- Koutný at the 1924 Summer Olympic Games in Paris, France, cropped from Czechoslovak team photo

Personal information
- Born: 24 June 1897 Vyškov, Austria-Hungary
- Died: 18 July 1976 (aged 79) Prague, Czechoslovakia

Gymnastics career
- Discipline: Men's artistic gymnastics
- Country represented: Czechoslovakia
- Medal record
Representing Czechoslovakia
Olympic Games
Men's Gymnastic
| Silver medal – second place | 1924 Paris | Vault |
| Silver medal – second place | 1928 Amsterdam | Team all-around |

= Jan Koutný (gymnast) =

Czech gymnast (1897–1976)

Jan Koutný (24 June 1897 – 18 July 1976) was a Czech gymnast who competed for Czechoslovakia in the 1924 Summer Olympics and in the 1928 Summer Olympics. He was born in Vyškov and died in Prague.

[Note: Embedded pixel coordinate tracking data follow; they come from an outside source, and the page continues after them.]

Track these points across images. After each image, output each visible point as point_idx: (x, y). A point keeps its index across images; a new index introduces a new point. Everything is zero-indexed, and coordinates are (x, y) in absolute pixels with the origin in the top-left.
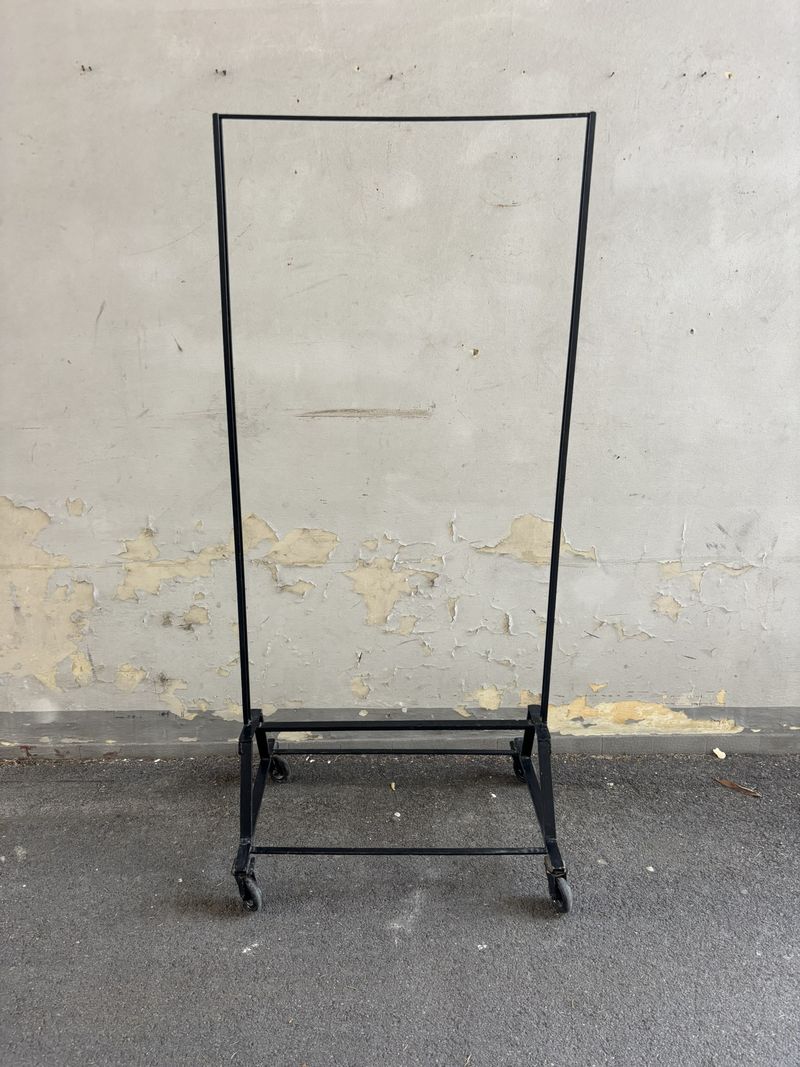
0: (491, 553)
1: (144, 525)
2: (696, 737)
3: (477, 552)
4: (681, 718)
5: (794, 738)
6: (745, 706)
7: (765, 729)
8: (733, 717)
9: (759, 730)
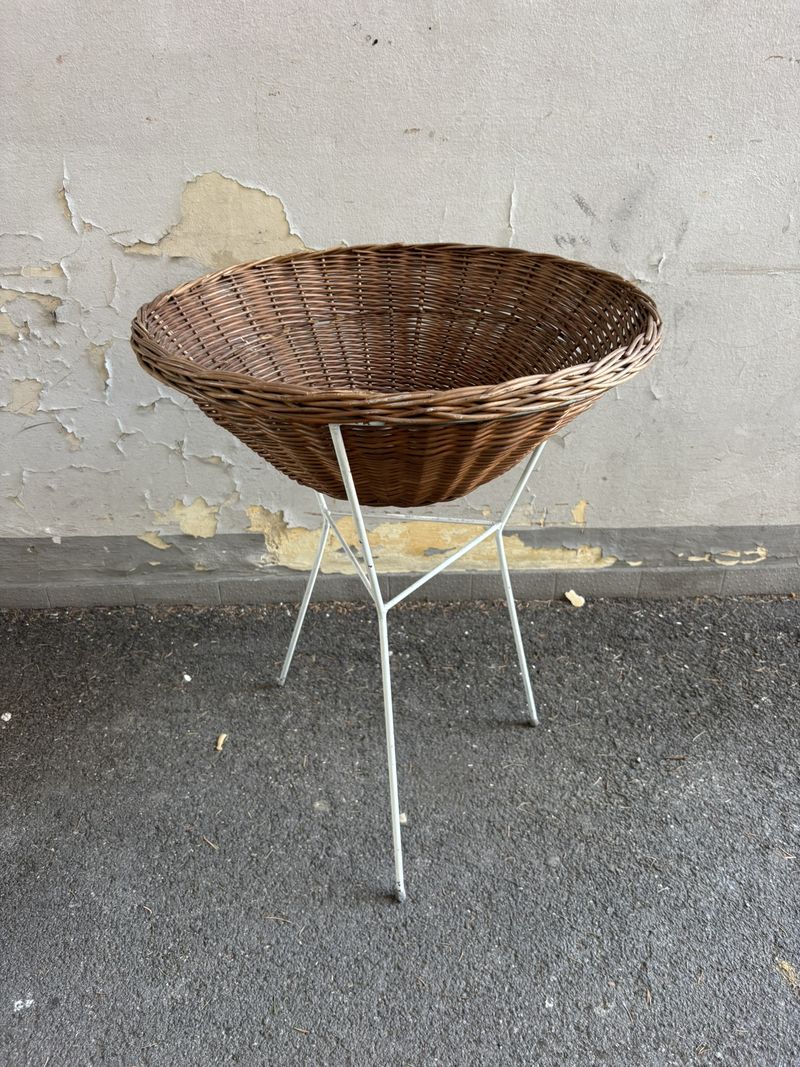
2: (538, 575)
3: (126, 254)
4: (514, 546)
5: (694, 574)
6: (619, 526)
7: (650, 561)
8: (598, 544)
9: (639, 563)
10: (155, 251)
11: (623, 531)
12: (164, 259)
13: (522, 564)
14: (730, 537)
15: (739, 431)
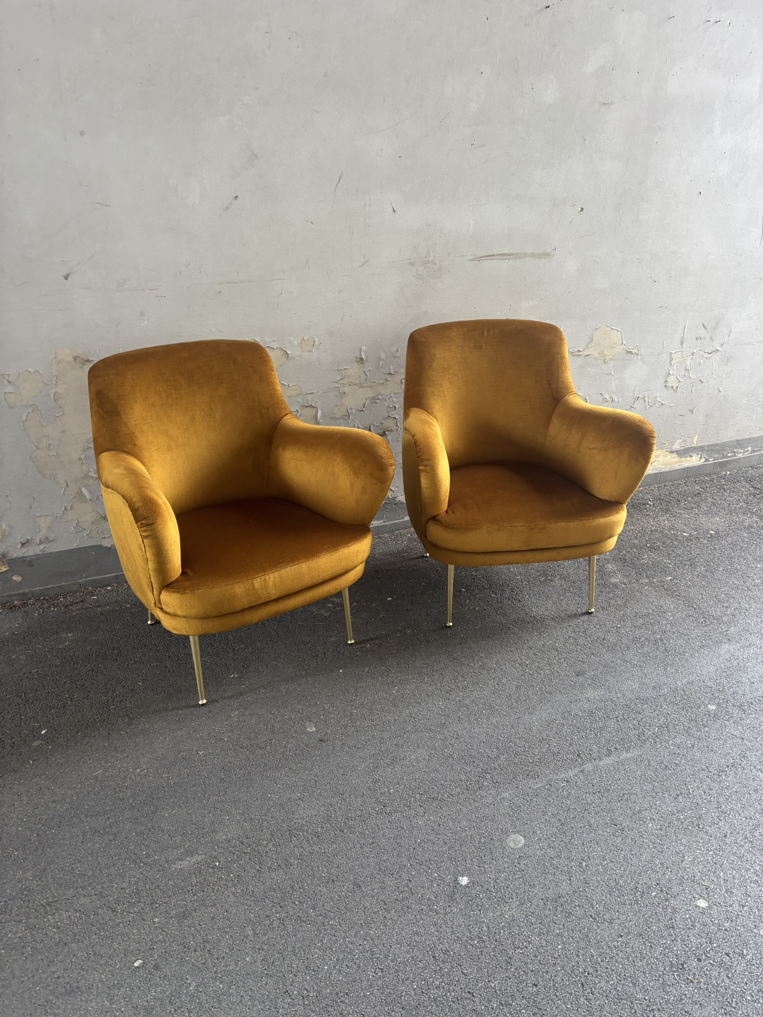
0: (580, 355)
1: (358, 355)
2: (681, 469)
3: (572, 355)
4: (675, 457)
5: (730, 461)
6: (706, 444)
7: (716, 458)
8: (700, 453)
9: (712, 459)
10: (581, 353)
11: (708, 446)
12: (584, 356)
13: (676, 465)
14: (740, 444)
15: (744, 401)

In 1924, he won a silver medal in the vault competition. At the 1924 Summer Olympics he also participated in the following events:

- Rings - seventh place
- Individual all-around - eleventh place
- Parallel bars - eleventh place
- Sidehorse vault - twelfth place
- Pommel horse - 22nd place
- Rope climbing - 24th place
- Horizontal bar - 35th place
- Team all-around - did not finish

Four years later, he was a member of the Czechoslovak gymnastic team, which won the silver medal.